I due altorilievi si ergono sopra un podio poligonale e sono racchiusi in un’edicoletta gotica; i
motivi strutturali ed ornamentali sono i medesimi che contraddistinguono il polittico dell’altare
maggiore, ma in queste lastre Antonio compie
una decisa svolta in senso “tardogotico” nella
trattazione plastica dei personaggi. La Vergine
annunciata ha un corpo allungato e il leggero
inarcamento della schiena le conferisce un andamento piuttosto sinuoso; il viso elegante denuncia una modellazione dei particolari assai
accurata, apprezzabile particolarmente nella
chioma che corona il morbido ovale del volto.
L’Angelo annunciante denota la stessa meticolosa lavorazione della Vergine: il viso, dai teneri
lineamenti, è circondato dai boccoli della zazzera, finemente cesellata; il piumaggio delle ali
è estremamente dettagliato, poiché lo scultore
ha intagliato il calamo, la rachide e le barbe di
ogni penna; le pieghe della tunica, poi, seguono
l’inclinazione delle braccia, atteggiate nel gesto
di offrire il giglio (purtroppo reciso) alla Vergine.
I delicati tratti fisiognomici di Maria e Gabriele sono ben lontani dalla severità e dalla solidità di stampo “neoromanico” che distinguono le
prime opere di Antonio, eseguite a cavallo fra
il XIV e il XV secolo, come l’Annunciazione del
pulpito da Morano a San Fermo. Lo stesso soggetto viene riproposto dallo scultore mestrino
quasi due decenni dopo nella tomba Dal Verme a Sant’Eufemia (1415), dove la trattazione
dei personaggi mostra maggiori affinità con il
dittico di San Pietro: pressoché identiche sono
la fattura dei panneggi e la modellazione delle chiome, mentre le posture delle due Vergini
annunciate sono quasi sovrapponibili. Nel dittico sambonifacese, tuttavia, Antonio compie un
deciso miglioramento nella resa proporzionale delle figure, che non mostrano più l’evidente
ipercefalia dei protagonisti delle Annunciazioni
del pulpito da Morano e della tomba Dal Verme;
i personaggi, inoltre, non sono più disposti frontalmente, ma di tre quarti, a dimostrazione della
maturazione compiuta dallo scultore lagunare
rispetto alle precedenti opere, caratterizzate da
un accentuato frontalismo.

Voci di dati raccolte:
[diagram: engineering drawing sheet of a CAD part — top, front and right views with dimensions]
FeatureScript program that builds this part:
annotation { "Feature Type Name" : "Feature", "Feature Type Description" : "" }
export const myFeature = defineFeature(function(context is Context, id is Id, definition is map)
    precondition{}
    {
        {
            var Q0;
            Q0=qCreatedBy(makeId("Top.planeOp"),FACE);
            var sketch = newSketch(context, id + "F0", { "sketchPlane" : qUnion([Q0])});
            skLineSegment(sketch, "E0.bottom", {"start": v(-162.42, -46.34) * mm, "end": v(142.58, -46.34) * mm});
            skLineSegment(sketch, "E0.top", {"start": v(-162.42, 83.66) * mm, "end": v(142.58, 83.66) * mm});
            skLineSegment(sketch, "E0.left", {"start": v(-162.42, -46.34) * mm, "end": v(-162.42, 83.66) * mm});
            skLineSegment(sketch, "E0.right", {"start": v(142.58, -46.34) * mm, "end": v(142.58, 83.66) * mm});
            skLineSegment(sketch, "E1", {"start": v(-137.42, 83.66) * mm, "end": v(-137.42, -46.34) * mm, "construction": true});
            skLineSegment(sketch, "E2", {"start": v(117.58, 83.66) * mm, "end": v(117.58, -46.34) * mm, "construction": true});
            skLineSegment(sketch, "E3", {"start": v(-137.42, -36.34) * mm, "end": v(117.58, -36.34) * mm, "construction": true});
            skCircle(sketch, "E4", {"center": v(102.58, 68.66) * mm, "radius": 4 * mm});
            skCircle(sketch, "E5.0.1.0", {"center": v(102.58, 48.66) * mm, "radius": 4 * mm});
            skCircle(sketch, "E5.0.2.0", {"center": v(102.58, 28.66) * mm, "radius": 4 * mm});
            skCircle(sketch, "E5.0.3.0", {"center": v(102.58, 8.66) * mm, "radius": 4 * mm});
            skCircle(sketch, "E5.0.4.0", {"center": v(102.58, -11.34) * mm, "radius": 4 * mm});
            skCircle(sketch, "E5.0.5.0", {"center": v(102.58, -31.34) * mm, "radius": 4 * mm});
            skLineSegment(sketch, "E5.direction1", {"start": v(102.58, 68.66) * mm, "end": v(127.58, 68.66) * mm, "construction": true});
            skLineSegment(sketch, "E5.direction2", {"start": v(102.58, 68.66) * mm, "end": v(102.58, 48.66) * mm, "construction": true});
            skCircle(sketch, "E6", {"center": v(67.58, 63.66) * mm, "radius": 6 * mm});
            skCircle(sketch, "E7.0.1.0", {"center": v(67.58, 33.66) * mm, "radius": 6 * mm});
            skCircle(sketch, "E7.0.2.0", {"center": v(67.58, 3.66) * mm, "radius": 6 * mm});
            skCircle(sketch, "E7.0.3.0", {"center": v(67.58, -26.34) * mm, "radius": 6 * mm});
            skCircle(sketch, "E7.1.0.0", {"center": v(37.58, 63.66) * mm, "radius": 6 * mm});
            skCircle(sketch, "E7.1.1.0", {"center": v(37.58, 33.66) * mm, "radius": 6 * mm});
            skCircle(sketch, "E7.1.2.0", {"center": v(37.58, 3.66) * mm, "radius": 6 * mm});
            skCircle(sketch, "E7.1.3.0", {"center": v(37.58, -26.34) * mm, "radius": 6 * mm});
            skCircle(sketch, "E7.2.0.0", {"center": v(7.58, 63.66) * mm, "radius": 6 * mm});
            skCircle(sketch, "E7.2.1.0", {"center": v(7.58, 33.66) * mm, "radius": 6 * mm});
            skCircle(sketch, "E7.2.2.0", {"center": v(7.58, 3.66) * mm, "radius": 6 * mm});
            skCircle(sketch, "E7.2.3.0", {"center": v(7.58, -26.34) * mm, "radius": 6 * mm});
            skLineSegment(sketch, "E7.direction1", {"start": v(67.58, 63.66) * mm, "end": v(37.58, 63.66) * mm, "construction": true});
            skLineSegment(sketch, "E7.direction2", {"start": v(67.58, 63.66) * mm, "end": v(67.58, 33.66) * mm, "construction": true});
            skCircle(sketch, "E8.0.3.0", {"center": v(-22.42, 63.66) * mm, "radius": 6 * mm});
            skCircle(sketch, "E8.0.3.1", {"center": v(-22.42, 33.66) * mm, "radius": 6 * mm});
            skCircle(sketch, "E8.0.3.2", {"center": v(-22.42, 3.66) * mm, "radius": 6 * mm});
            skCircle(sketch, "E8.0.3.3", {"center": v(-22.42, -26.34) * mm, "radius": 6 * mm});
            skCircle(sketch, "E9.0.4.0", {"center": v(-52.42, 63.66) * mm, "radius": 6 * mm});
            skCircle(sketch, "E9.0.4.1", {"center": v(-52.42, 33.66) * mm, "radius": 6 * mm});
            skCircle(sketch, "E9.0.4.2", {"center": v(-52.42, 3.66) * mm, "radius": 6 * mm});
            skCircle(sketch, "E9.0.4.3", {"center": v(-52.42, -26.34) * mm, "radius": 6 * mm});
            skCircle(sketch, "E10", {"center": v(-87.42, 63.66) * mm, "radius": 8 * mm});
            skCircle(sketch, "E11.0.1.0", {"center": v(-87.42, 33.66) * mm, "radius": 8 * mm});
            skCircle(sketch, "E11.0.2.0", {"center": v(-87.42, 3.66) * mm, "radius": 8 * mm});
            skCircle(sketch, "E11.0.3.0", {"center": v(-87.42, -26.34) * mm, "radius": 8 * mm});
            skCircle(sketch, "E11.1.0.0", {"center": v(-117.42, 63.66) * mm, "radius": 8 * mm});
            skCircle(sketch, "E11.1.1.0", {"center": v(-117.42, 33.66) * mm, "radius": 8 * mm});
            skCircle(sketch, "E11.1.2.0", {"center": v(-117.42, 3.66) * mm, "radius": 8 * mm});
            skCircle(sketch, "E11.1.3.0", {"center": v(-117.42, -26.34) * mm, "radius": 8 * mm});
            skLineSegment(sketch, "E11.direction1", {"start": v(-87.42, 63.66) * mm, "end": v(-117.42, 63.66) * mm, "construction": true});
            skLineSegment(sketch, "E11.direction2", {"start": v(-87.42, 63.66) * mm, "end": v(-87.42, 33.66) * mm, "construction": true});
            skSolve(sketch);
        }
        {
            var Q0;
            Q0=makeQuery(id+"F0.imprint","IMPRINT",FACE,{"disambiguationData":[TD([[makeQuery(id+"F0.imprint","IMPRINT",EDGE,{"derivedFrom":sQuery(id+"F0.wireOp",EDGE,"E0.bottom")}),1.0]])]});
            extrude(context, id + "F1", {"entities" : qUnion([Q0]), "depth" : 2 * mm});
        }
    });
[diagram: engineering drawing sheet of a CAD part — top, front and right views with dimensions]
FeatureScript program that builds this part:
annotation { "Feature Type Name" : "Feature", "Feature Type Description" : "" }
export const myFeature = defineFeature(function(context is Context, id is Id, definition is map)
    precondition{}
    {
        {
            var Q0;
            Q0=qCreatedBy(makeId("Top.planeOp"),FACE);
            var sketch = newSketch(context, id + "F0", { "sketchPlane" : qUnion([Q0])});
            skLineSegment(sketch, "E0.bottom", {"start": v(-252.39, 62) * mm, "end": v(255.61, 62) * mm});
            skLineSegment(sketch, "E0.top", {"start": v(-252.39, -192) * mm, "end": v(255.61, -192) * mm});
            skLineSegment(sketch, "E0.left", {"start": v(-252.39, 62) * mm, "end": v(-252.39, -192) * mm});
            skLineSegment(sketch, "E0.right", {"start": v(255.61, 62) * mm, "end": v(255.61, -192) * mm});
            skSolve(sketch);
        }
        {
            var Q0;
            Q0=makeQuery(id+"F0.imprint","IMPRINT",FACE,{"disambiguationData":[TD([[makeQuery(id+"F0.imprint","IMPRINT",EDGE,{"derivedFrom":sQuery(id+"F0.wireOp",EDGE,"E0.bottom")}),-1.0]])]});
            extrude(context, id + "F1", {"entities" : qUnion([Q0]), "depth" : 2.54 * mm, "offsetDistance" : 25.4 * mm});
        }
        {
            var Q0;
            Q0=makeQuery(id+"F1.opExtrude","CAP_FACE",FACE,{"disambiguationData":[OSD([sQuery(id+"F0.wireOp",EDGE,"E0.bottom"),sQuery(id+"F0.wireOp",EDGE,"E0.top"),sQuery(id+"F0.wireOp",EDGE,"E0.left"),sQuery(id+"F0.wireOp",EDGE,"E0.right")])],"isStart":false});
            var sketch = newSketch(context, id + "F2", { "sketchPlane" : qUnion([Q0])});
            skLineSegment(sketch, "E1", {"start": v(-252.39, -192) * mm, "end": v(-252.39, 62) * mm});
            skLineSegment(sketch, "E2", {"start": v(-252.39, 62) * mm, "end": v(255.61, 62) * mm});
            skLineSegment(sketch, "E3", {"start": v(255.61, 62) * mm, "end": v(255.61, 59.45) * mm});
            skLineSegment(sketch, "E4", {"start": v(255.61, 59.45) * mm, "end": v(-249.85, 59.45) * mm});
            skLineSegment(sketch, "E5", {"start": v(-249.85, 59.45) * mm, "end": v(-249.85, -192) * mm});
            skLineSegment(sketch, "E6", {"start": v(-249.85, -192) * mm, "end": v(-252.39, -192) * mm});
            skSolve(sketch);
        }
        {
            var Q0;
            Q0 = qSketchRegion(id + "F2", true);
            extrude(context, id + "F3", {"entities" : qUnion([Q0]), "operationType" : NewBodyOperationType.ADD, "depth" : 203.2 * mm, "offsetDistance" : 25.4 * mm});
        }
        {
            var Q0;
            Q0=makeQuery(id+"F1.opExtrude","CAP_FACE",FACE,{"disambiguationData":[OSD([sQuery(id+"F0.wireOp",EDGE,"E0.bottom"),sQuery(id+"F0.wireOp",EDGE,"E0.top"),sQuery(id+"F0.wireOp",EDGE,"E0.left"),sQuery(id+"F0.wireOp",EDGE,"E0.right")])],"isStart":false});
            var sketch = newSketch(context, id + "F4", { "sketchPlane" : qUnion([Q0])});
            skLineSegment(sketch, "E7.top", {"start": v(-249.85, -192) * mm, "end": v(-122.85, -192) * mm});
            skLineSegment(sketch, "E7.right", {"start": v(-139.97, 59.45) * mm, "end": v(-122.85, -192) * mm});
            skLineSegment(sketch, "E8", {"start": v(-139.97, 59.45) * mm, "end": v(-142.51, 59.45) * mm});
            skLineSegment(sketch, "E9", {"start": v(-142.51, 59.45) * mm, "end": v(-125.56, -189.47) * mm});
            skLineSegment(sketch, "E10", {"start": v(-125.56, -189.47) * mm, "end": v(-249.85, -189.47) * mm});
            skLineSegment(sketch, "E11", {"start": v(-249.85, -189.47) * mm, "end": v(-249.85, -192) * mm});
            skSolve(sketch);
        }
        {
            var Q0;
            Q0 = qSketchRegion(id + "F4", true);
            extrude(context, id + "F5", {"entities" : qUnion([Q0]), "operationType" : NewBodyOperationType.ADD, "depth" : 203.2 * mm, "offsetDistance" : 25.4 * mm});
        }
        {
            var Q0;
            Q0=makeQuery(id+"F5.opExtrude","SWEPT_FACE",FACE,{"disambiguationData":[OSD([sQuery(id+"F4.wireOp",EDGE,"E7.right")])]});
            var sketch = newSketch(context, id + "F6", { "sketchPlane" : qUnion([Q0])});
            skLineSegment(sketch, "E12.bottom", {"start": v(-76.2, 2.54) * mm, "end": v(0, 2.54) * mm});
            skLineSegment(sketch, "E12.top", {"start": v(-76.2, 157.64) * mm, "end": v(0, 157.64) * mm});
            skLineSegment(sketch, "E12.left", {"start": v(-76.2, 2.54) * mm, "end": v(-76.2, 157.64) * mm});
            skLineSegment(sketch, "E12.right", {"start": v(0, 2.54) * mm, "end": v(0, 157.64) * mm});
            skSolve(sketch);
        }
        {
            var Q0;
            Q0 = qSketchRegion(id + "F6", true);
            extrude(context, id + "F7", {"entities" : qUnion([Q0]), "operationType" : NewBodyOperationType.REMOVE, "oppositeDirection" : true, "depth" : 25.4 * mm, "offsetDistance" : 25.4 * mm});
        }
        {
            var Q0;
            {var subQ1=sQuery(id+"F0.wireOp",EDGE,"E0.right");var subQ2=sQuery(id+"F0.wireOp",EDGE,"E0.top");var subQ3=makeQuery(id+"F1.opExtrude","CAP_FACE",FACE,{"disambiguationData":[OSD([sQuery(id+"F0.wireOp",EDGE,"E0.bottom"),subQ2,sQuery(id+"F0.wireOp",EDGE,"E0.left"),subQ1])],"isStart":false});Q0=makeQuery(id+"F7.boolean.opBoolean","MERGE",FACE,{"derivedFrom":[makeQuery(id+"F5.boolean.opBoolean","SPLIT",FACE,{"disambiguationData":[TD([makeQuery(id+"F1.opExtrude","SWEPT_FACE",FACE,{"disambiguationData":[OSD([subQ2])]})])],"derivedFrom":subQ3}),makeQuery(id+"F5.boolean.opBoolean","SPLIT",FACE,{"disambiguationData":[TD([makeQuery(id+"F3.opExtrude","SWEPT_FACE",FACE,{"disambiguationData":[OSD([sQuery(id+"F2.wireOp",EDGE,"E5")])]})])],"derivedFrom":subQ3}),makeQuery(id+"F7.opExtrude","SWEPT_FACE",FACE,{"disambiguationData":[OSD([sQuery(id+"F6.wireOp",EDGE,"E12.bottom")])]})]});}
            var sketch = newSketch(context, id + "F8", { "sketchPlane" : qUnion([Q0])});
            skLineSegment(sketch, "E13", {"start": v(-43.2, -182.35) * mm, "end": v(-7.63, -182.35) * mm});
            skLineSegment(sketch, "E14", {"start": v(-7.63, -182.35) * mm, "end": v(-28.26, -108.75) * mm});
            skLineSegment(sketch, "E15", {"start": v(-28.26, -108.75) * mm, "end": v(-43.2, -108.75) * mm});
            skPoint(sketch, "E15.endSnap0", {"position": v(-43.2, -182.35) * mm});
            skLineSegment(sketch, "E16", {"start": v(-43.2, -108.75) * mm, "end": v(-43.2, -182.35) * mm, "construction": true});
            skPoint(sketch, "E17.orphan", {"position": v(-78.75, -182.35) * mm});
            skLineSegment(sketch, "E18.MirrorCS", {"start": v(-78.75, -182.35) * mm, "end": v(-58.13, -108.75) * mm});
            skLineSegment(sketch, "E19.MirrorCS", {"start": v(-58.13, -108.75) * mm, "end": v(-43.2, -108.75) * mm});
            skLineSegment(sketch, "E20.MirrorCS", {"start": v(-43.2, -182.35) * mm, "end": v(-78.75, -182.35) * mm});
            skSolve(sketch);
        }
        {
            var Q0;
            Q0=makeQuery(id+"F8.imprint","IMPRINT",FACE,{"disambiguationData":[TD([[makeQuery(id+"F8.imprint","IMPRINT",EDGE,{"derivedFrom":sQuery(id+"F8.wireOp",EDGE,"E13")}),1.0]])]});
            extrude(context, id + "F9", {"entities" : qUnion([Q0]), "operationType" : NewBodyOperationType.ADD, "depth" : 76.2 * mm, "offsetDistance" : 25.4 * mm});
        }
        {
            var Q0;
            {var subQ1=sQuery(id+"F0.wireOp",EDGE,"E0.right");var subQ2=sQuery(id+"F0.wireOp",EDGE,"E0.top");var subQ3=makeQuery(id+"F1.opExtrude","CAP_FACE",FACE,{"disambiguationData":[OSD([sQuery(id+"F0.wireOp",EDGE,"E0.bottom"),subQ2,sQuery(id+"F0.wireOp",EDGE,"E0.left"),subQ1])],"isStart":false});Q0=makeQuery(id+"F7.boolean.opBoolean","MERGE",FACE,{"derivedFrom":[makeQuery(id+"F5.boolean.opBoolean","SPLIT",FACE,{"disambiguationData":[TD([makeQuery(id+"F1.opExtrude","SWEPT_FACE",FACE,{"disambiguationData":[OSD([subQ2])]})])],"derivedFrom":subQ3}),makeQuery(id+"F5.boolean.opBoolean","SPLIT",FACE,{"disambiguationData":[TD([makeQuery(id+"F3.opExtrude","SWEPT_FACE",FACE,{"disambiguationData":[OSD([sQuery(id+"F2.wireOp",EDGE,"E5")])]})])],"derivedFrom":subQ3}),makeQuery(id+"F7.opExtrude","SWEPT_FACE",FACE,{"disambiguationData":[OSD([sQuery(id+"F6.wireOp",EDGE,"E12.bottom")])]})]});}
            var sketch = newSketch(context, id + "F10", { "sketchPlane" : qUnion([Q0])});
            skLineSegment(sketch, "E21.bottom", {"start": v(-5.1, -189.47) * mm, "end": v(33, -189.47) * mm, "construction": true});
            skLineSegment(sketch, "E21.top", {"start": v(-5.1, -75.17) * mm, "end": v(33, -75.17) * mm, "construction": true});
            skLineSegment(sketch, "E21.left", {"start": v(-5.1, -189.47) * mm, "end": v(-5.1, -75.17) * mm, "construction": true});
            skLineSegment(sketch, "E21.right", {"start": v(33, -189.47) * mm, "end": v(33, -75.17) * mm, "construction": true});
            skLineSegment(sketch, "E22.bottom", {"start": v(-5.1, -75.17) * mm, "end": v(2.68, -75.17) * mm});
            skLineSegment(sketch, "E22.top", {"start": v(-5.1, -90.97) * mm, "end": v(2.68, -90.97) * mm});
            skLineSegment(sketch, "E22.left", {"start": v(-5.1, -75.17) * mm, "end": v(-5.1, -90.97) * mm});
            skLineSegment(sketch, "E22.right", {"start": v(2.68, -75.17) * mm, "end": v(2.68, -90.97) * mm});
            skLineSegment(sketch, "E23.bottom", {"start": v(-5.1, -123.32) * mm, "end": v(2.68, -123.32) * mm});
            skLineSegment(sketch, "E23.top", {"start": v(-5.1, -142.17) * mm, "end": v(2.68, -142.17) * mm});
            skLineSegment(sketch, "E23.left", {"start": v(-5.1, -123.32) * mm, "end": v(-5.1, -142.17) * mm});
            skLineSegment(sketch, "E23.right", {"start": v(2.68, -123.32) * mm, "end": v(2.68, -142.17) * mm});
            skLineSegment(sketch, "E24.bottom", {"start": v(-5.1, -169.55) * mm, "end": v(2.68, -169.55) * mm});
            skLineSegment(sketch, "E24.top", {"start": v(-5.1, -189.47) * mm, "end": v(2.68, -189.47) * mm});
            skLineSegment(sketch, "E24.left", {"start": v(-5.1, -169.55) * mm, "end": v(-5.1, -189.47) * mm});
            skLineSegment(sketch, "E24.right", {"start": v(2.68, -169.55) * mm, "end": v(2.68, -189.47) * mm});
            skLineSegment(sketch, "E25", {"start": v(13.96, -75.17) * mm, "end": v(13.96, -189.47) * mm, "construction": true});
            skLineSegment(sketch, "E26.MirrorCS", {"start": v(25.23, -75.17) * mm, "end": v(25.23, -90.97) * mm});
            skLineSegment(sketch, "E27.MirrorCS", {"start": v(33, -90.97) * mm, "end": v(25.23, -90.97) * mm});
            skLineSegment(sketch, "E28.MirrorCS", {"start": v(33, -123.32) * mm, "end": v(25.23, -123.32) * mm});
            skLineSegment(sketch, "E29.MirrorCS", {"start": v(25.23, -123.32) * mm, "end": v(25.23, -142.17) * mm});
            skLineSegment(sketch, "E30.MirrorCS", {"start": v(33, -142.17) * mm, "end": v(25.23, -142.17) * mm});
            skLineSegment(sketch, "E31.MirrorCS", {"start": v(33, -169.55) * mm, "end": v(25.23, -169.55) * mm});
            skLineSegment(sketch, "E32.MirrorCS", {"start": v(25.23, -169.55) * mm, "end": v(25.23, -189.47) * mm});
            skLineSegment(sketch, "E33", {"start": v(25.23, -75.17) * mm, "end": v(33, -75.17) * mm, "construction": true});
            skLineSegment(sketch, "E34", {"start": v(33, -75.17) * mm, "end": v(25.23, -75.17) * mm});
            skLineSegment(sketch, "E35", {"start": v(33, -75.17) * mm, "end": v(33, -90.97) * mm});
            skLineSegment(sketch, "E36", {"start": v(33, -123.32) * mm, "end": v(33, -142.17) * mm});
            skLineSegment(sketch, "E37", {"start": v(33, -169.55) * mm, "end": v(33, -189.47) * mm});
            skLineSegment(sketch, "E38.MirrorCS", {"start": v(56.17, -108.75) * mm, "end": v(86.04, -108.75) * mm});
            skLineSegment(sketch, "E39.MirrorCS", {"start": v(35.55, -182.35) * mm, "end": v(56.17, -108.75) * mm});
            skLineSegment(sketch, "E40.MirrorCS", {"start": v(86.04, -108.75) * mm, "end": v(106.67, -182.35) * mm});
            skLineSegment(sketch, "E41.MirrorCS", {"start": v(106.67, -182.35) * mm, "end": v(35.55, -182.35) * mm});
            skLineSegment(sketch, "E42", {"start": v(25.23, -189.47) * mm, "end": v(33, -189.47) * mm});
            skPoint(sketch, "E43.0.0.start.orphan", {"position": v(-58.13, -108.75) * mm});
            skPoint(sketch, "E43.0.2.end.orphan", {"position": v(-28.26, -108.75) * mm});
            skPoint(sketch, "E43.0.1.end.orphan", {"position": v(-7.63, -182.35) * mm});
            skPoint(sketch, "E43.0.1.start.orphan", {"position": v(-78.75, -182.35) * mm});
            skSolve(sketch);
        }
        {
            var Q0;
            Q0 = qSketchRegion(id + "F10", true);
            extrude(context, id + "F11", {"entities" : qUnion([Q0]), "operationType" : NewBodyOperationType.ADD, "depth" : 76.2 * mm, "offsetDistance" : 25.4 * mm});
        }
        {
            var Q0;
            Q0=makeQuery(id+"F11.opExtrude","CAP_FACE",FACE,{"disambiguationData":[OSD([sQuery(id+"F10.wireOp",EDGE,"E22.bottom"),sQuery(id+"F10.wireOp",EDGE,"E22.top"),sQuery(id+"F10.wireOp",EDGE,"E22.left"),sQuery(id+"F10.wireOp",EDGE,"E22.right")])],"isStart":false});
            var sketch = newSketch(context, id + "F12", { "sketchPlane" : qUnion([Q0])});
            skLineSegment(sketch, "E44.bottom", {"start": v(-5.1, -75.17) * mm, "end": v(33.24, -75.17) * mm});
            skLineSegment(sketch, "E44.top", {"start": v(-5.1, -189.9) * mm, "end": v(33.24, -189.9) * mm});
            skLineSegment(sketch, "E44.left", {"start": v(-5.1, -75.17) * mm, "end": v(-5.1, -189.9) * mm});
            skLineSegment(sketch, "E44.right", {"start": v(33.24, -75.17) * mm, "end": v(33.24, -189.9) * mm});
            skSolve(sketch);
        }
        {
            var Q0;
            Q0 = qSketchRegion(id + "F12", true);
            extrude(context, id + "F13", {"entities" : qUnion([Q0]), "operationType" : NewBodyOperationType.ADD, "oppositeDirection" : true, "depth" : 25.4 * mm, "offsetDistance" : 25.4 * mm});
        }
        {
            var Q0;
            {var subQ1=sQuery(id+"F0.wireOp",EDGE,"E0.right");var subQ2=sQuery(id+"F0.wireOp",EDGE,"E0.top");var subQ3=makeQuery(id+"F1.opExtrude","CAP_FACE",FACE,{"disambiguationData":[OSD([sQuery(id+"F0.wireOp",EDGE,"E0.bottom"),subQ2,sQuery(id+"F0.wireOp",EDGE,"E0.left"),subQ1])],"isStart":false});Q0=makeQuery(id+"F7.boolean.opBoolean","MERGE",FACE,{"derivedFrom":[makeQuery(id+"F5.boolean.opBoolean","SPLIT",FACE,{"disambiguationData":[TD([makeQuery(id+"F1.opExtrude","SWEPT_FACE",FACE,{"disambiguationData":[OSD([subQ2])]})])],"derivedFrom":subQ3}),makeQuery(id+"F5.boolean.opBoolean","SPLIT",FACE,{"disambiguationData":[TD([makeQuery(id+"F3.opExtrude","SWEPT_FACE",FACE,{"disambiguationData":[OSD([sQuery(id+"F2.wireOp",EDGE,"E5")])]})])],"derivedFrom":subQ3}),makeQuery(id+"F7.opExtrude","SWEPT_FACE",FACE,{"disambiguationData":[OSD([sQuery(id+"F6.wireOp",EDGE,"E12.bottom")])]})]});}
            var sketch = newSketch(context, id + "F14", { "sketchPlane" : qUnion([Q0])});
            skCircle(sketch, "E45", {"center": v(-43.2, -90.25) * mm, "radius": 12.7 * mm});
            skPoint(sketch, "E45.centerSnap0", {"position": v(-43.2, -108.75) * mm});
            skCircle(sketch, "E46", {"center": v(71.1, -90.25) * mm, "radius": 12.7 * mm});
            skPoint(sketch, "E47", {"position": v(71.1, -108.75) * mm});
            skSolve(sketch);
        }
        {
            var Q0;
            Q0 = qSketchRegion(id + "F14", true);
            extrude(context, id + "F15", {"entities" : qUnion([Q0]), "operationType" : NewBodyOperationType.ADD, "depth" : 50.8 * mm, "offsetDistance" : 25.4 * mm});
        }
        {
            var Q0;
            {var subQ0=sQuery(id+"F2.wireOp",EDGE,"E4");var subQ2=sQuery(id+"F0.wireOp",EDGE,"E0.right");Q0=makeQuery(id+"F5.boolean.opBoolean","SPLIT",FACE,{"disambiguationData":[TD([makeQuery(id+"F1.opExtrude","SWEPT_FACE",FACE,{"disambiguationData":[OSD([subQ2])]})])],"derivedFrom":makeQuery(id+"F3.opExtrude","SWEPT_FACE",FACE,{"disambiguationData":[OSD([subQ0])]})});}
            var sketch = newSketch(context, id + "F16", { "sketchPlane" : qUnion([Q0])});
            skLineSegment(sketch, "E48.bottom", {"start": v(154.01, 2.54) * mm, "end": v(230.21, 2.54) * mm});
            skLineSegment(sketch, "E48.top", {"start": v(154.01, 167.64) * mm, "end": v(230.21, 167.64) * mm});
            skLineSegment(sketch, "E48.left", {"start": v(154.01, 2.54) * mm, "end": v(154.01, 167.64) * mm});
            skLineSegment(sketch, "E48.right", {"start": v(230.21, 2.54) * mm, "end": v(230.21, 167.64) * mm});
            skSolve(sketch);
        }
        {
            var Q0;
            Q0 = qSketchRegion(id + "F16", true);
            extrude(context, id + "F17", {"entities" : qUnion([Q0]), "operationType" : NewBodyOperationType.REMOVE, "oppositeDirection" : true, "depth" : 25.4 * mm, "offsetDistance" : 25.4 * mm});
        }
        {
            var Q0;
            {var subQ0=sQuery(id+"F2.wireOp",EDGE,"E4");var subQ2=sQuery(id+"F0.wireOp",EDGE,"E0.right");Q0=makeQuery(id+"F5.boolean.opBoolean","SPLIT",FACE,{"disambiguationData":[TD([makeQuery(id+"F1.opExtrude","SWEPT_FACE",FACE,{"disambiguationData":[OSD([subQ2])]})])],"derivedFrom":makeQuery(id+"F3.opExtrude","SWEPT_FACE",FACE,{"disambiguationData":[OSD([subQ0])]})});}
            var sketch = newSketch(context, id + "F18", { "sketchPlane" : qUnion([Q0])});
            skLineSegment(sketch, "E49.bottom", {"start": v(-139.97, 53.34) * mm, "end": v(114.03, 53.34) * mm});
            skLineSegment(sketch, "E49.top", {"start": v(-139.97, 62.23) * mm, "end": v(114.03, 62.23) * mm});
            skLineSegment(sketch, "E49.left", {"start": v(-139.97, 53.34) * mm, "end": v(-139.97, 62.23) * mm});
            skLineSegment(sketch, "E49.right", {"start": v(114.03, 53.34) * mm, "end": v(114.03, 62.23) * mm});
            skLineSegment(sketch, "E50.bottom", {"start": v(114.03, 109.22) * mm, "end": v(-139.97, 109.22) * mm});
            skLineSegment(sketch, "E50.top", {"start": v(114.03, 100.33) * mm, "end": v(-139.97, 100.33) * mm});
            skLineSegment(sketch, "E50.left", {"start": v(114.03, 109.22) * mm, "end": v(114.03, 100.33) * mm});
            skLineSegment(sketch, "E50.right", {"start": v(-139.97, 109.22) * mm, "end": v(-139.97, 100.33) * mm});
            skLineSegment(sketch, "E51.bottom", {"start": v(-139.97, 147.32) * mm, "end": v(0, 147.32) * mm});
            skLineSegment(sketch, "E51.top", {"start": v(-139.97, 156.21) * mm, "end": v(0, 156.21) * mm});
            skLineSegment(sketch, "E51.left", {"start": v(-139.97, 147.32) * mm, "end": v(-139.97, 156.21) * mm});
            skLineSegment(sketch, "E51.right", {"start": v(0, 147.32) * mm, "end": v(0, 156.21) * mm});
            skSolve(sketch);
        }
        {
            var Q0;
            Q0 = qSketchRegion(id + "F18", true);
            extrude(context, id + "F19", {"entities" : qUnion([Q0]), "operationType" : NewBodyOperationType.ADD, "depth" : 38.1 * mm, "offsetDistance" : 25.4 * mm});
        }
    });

ISTRUZIONI COMPITO: Riporta parola per parola il passo del testo sugli altorilievi dell'Annunciazione che parte da "I due altorilievi" e arriva fino a "ovale del volto.".

COMPITO SVOLTO:
I due altorilievi si ergono sopra un podio poligonale e sono racchiusi in un’edicoletta gotica; i
motivi strutturali ed ornamentali sono i medesimi che contraddistinguono il polittico dell’altare
maggiore, ma in queste lastre Antonio compie
una decisa svolta in senso “tardogotico” nella
trattazione plastica dei personaggi. La Vergine
annunciata ha un corpo allungato e il leggero
inarcamento della schiena le conferisce un andamento piuttosto sinuoso; il viso elegante denuncia una modellazione dei particolari assai
accurata, apprezzabile particolarmente nella
chioma che corona il morbido ovale del volto.